How To Change the World (Implications for Church Planting)
This week I revisited a fascinating book titled How to Change the World: Social Entrepreneurs and the Power of New Ideas by David Bornstein. The author provides ten profiles of men and women from around the world who have found solutions to a wide variety of social and economic problems. For Bornstein, social entrepreneurs are transformative forces. They are people with new ideas to address major problems, who are relentless in the pursuit of their visions. They are people who simply will not take “no” for an answer. They will not give up until they have spread their ideas as far as they can possibly go.
As inspiring as each of the stories are, the aspect of the book that I found most interesting was the common theme found in each of the profiles. In every single example, the “success” of each social entrepreneur was not because they were necessarily more confident, persistent, or knowledgeable, but in every case, it came back to their motivation; the “why” behind what they did.
Bornstein concludes the book by discussing 6 qualities of successful social entrepreneurs. Each of these qualities are related to their motivation, or their why. I think each quality has a lot to say about apostolic ministry. Here is a brief summary of each of the six characteristics. I find each to be extremely insightful, and I believe can be helpful when considering the broad changes that need to occur in most of American Christianity, specifically church planting.
1. Willingness to Self-Correct
Because of their motivations, highly successful entrepreneurs are highly self-corrective. This may seem a simple point, but it cannot be overstated. It is inherently difficult to reverse a train once it has left the station. It takes a combination of hard-headedness, humility, and courage to stop and say “This isn’t working” or “Our assumptions were wrong.” Particularly when your funding is contingent on carrying out a preauthorized plan. However, the entrepreneur’s inclination to self-correct stems from the attachment to a goal rather than to a particular approach or plan.
Interestingly, the inclination to self-correct is a quality that seems to distinguish younger entrepreneurs from their older and better-established counterparts. It is a quality that seems to diminish with time as entrepreneurs become increasingly attached, or even chained, to their ideas.
2. Willingness to Share Credit
There is no limit to what you can achieve if you don’t care who gets the credit. But for entrepreneurs, a willingness to share credit lies along the “critical path” to success, simply because the more credit they share, the more people typically will want to help them. It too grows out of their motivation. If an entrepreneur’s true intention is simply to make a change happen, then sharing credit will come naturally. However, If the true intention is to be recognized as having made a change happen, sharing credit may run against the grain.
3. Willingness to Break Free of Established Structures
Social entrepreneurs can bring about change by redirecting existing organizations, but most of the time the citizen sector is where entrepreneurs find the greatest latitude to test and market new ideas. While there is considerable freedom in the business sector, businesses are limited to marketing products and services for which it is possible to capture profits within a relatively short period of time. Many organizations that produce great value for society do not generate profits or take longer to break even than investors are willing to wait.

**Dataset items**
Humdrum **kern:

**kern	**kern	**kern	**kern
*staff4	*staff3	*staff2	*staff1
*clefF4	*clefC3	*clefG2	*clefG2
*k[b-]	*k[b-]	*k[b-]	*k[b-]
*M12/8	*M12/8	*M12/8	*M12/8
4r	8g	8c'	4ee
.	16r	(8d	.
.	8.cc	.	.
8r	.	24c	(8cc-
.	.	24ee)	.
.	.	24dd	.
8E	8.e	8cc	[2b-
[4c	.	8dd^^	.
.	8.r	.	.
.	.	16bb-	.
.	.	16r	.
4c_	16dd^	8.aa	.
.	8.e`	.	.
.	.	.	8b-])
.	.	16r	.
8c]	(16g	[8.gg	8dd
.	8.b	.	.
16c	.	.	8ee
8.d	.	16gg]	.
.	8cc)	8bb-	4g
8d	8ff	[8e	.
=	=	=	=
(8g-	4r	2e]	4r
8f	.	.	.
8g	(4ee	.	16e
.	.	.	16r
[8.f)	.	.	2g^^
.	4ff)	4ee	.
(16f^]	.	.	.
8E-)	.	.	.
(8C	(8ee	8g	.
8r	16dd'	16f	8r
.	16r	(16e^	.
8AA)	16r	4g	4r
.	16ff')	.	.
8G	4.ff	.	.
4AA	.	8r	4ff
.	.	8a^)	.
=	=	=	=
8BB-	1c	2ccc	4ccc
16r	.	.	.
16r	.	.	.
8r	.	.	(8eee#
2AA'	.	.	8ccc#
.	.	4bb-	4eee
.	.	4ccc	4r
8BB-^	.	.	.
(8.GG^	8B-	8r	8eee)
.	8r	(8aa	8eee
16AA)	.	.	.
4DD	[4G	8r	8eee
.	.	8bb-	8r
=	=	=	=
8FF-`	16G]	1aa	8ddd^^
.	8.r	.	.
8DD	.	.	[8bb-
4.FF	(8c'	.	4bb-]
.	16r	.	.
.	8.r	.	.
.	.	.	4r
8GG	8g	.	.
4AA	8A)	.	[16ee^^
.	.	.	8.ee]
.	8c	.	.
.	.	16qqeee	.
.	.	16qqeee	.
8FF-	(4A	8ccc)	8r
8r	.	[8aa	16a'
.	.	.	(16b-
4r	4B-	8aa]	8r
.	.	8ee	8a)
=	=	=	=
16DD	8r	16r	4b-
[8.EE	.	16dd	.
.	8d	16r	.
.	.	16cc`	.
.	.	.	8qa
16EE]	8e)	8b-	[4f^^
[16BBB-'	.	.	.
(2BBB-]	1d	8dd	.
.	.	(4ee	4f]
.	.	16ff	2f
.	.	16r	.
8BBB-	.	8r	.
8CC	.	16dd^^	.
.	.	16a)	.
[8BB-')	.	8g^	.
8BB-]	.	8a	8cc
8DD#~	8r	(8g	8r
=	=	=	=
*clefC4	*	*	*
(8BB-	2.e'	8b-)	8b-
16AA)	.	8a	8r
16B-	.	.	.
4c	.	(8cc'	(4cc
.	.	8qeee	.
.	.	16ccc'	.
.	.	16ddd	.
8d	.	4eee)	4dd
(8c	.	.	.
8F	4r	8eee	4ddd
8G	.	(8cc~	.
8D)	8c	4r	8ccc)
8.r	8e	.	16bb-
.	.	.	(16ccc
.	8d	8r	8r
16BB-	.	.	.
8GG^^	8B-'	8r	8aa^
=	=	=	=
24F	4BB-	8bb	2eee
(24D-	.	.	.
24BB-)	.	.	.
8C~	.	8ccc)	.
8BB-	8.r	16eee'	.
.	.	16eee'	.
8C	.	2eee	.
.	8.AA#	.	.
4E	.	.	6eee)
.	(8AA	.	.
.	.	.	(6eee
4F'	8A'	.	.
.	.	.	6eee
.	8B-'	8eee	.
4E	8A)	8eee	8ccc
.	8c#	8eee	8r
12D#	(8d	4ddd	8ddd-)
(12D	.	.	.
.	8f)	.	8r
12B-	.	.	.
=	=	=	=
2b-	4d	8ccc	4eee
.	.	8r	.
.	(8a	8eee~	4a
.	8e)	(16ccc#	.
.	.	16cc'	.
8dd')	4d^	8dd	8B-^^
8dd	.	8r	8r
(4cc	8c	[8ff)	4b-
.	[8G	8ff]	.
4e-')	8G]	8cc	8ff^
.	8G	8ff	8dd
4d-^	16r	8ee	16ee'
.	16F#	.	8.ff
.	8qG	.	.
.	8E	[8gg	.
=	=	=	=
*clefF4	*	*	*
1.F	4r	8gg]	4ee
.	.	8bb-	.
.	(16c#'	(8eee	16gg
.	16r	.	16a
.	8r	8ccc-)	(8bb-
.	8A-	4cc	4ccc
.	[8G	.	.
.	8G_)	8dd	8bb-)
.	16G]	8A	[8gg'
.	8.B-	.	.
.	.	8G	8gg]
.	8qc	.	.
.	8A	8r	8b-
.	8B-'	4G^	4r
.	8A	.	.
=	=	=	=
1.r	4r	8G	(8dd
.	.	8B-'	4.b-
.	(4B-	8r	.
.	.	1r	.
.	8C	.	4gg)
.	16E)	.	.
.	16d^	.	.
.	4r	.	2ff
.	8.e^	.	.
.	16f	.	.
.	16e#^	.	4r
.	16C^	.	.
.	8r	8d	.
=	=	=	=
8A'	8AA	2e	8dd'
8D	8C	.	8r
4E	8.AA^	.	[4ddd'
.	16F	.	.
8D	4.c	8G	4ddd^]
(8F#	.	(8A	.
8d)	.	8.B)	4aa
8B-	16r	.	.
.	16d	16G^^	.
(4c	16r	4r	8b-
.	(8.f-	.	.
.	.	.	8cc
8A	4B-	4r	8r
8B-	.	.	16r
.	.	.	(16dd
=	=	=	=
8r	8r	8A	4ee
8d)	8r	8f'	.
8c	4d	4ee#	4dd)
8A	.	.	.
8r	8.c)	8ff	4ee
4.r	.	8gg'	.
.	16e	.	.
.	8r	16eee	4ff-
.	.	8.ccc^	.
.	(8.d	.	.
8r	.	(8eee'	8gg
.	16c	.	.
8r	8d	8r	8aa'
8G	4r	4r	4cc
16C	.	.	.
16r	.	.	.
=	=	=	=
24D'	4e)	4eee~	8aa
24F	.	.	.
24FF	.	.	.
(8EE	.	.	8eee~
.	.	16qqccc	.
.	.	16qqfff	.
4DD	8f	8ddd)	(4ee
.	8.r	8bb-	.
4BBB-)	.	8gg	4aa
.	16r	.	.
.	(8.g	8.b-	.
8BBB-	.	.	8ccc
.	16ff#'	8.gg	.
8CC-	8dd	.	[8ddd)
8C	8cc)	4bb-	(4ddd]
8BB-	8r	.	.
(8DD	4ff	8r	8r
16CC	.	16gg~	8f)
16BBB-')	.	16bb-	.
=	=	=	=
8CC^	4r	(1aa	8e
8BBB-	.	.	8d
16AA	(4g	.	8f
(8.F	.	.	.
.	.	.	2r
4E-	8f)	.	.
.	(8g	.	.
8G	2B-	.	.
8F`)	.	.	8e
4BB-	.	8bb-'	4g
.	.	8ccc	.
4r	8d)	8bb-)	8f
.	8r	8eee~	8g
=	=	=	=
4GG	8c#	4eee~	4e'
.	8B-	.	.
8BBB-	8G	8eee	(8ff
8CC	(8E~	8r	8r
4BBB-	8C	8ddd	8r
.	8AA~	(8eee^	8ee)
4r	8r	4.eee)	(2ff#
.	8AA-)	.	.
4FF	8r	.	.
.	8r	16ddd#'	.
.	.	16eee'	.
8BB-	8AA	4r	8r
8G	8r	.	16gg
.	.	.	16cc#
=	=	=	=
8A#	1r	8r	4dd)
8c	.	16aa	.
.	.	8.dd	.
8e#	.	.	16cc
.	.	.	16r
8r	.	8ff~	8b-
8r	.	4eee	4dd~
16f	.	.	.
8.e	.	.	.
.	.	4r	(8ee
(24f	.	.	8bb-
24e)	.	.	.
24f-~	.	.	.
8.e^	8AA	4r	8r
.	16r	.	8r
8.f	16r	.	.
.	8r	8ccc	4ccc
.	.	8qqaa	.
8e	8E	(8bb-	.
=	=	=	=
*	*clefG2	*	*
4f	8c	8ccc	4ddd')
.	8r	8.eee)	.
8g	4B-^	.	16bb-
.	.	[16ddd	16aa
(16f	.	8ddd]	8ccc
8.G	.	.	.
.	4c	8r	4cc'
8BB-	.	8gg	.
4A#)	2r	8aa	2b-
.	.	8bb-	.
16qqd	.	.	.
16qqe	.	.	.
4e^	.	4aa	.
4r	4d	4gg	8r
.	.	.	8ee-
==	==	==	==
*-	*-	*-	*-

**Task requirements**
A. According to the passage on social entrepreneurs, what does an entrepreneur's inclination to self-correct stem from?
B. Retype the passage on social entrepreneurs from "This week I" to "can possibly go.", word for word.

**Response list**
A. It stems from attachment to a goal rather than to a particular approach or plan.

B.
This week I revisited a fascinating book titled How to Change the World: Social Entrepreneurs and the Power of New Ideas by David Bornstein. The author provides ten profiles of men and women from around the world who have found solutions to a wide variety of social and economic problems. For Bornstein, social entrepreneurs are transformative forces. They are people with new ideas to address major problems, who are relentless in the pursuit of their visions. They are people who simply will not take “no” for an answer. They will not give up until they have spread their ideas as far as they can possibly go.